PERL + FASTCGI + SA SEARCH ENGINE

02 JANUARY 2026

Number of articles growing. Need search.

Requirements: substring match, case-insensitive, fast, secure. No JavaScript.

Architecture: OpenBSD httpd → slowcgi (FastCGI) → Perl script.

Data structure: suffix array. Three files: corpus.bin (articles), sa.bin (sorted byte offsets), file_map.dat (metadata).

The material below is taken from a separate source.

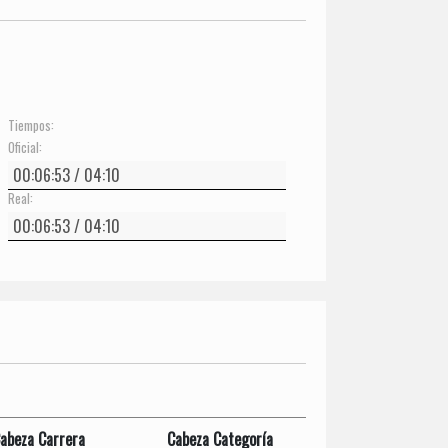
Tiempos:
Oficial:
Real:
abeza Carrera
Cabeza Categoría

Indexer crawls posts, extracts HTML with regex, lowercases, concatenates. Null byte sentinel for document boundaries. Sort lexicographically::

# Use a block that forces byte-level comparison
{
    use bytes; 
    @sa = sort { 
        # First 64 bytes check (fast path)
        (substr($corpus, $a, 64) cmp substr($corpus, $b, 64)) || 
        # Full string fallback (required for correctness)
        (substr($corpus, $a) cmp substr($corpus, $b))
    } @sa;
}

Slow path: O(L⋅N log N). Fast path caps L at 64 bytes → O(N log N). 64-byte length targets cache lines.

Search: binary search for range query. Cap at 20 results–define limits or be surprised by them.

File IO and memory: many seek/read small chunks beat one large allocation (see benchmarks for find_one_file.cgi).

Benchmarks on T490 (i7-10510U, OpenBSD 7.8, 16KB articles):

1,000 files: 0.31s indexing, 410 KB total index.
10,000 files: 10.97s indexing, 4.16 MB total index.

Search ‘arduino’ (0 matches):
1,000 files: 0.002s (SA) vs 0.080s (naive regex).
10,000 files: 0.016s (SA) vs 0.912s (naive regex).

Security. Semaphore (lock files) limits parallel queries. Escape HTML (XSS). Sanitize input–strip non-printables, limit length, and quote metacharacters (ReDOS). No exec/system (command injection). Chroot.

Verdict: Fast SA lookup. Primary attack vectors mitigated. No dependencies.

Commit: 6da102d | Benchmarks: 8a4da68